İlk Derece Mahkemesi’nin kararına karşı mühleti içinde davacı bayanın vekil avukatı, af durumunun olmadığını, tarafların sözünde de bu durumun geçmediğini belirterek istinaf müracaatında bulundu.
Bölge Adliye Mahkemesi istinaf talebini reddetti Bölge Adliye Mahkemesi 2. Hukuk Dairesi, davanın ret münasebetinin adap ve kanuna uygun olduğu münasebeti ile istinaf müracaatının temelden reddine karar verdi.

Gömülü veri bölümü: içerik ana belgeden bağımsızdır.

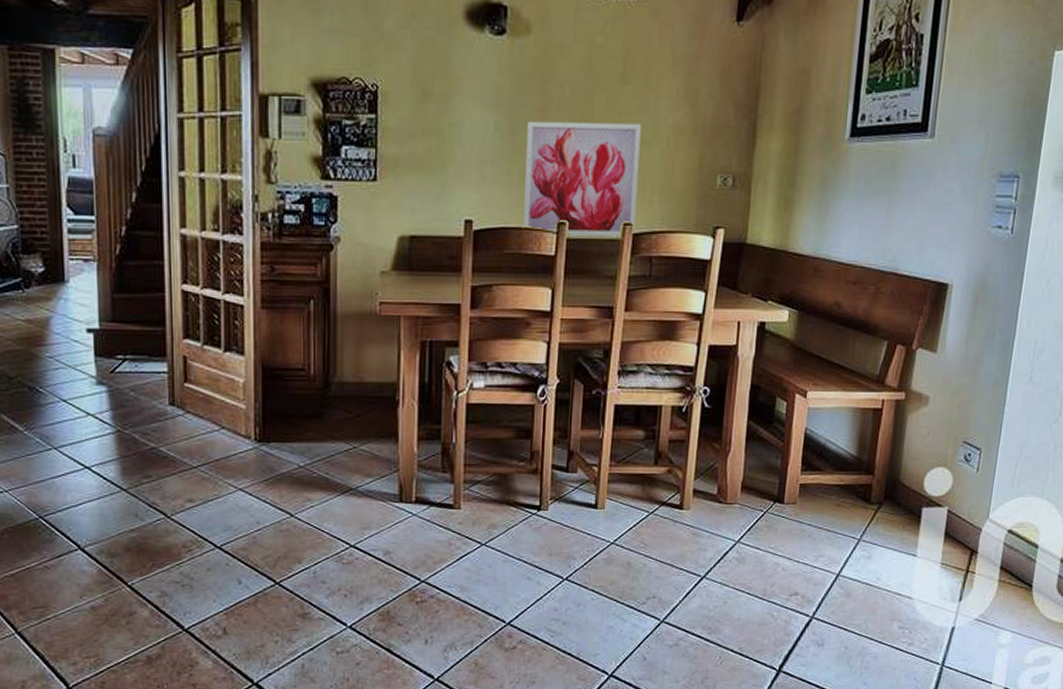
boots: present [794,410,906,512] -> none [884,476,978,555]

Bölge Adliye Mahkemesinin bu kararına karşı mühleti içinde istinaf münasebetlerini tekrarlayarak temyiz isteminde bulundu.
YARGITAY’IN KARARI
Yargıtay 2. Hukuk Dairesi, belgeye ait kararı bozdu. Yargıtay 2. Hukuk Dairesi, bozma ilâmında şu tabirlere yer verdi: “Toplanan kanıtlardan ve dinlenen şahit beyanlarından, davacı bayanın kanser tedavisi görmesi ve çocuklarına bakacak durumda olmaması sebebiyle dava açıldıktan sonra bir mühlet daha tarafların birebir meskende yaşadıkları, bu durumda birebir meskende yaşamanın zorunluluktan kaynaklandığı, bu durumun af olarak nitelendirilmesinin mümkün olmadığı anlaşılmaktadır. Hal bu türlü iken, Mahkemece işin temeline girilerek davanın kabulü koşullarının gerçekleşip gerçekleşmediği konusunda tüm kanıtlar kıymetlendirilmek suretiyle bir karar verilmesi gerekirken, davacı bayanın, davalı erkeği affettiği en azından müsamaha ile karşıladığı gerekçesiyle davanın reddine karar verilmesi adap ve kanuna ters olup bozmayı gerektirmiştir.”
KARAR NE MANAYA GELİYOR?
Kararı pahalandıran İstanbul Barosu üyesi Avukat Fatih Karamercan şunları söyledi: “Boşanma davalarının yargılaması devam ederken eşlerin davranışlarının af olarak nitelendirilebilmesi için eşlerin bu davranışlarının özgür iradeleriyle gerçekleşmesi gerekir. Çünkü, af olarak sav edilen davranışın rastgele bir formda zorunluluktan kaynaklaması durumunda artık bu davranışın af olarak nitelendirilmesi ve boşanma davasının reddedilmesi mümkün değildir.”